Estimatingɛ′/ɛin the standard model independent ofImλt

Abstract

The $\mathrm{CP}$-violating parameter ${\varepsilon }^{\prime }/\varepsilon$ is estimated in a novel way by including the explicit computation of $\varepsilon$ in the ratio as opposed to the usual procedure of taking its value from experiment. This approach has the advantage of being independent of the determination of the CKM parameters $\mathrm{Im}{\lambda }_t$ and of showing more directly the dependence on the long-distance parameters. The matrix elements are taken from the chiral quark model approach, the parameters of which have been recently determined by an updated fit of the $\mathrm{CP}$-conserving amplitudes entering the $\Delta I=1/2\mathrm{}$ rule.
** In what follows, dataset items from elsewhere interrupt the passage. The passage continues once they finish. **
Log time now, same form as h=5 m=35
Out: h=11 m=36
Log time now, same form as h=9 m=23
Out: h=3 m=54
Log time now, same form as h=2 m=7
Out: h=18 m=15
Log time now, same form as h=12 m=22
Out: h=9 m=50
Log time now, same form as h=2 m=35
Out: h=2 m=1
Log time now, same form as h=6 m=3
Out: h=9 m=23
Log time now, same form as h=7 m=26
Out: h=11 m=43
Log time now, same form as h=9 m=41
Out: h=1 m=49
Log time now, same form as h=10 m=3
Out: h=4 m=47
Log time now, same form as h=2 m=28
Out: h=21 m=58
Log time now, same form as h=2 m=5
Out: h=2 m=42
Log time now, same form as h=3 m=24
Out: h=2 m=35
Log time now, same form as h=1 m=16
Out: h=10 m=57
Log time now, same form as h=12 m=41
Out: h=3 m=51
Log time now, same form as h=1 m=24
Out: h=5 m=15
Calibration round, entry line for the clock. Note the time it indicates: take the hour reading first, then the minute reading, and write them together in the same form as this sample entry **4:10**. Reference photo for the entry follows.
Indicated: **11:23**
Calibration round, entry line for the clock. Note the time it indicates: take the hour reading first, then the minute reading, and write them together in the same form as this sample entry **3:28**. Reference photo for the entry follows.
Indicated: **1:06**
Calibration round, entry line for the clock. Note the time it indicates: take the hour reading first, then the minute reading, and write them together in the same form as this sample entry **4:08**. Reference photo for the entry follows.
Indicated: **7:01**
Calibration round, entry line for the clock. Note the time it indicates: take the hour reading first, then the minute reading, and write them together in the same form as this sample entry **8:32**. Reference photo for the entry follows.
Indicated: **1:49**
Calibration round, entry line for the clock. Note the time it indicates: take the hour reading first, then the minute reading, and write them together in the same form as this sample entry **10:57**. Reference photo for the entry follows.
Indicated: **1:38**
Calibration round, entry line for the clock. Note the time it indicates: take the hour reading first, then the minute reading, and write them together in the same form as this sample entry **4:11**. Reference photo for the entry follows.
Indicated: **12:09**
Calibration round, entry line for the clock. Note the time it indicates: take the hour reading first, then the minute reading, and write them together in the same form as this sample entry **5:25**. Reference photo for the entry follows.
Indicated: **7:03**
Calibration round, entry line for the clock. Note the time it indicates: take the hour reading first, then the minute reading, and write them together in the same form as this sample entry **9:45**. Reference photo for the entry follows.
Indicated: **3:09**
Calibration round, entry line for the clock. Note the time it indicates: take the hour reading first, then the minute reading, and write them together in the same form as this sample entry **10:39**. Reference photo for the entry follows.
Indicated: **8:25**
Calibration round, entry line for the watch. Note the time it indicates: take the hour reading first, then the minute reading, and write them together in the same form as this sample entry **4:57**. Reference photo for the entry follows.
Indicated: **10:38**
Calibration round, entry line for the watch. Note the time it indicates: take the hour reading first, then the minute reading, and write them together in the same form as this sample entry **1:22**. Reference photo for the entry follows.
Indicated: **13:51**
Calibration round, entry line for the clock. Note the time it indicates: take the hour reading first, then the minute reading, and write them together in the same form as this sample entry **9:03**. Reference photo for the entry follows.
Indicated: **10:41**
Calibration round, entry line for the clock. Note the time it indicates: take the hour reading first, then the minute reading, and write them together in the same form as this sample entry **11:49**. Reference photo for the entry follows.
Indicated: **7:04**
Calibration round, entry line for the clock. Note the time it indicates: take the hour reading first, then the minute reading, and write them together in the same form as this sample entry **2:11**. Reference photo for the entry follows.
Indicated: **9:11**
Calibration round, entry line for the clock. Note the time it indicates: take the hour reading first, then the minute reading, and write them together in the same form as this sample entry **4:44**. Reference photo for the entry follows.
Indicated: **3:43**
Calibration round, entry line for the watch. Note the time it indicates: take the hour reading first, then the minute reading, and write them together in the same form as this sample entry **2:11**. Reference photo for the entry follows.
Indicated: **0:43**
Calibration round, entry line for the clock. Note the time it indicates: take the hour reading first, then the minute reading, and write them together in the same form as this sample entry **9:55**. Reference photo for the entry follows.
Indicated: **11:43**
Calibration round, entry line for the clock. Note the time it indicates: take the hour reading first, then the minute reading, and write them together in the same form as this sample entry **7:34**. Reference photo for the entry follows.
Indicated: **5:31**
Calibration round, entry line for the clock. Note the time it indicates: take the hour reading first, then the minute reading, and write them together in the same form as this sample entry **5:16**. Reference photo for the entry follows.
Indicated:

By sampling the ranges of the experimental inputs according to a normal distribution and those of the theoretical uncertainties according to a flat one, it is found that ${\varepsilon }^{\prime }/\varepsilon =(2.5\mathrm{}\pm 0.9)\times {10}^{-3},$ in agreement with the current experimental data. A more conservative estimate $0.9\times {10}^{-3}<{\varepsilon }^{\prime }/\varepsilon <5.8\mathrm{}\times {10}^{-3}$ is found by considering the smallest and the largest values obtained by taking a flat distribution for all inputs.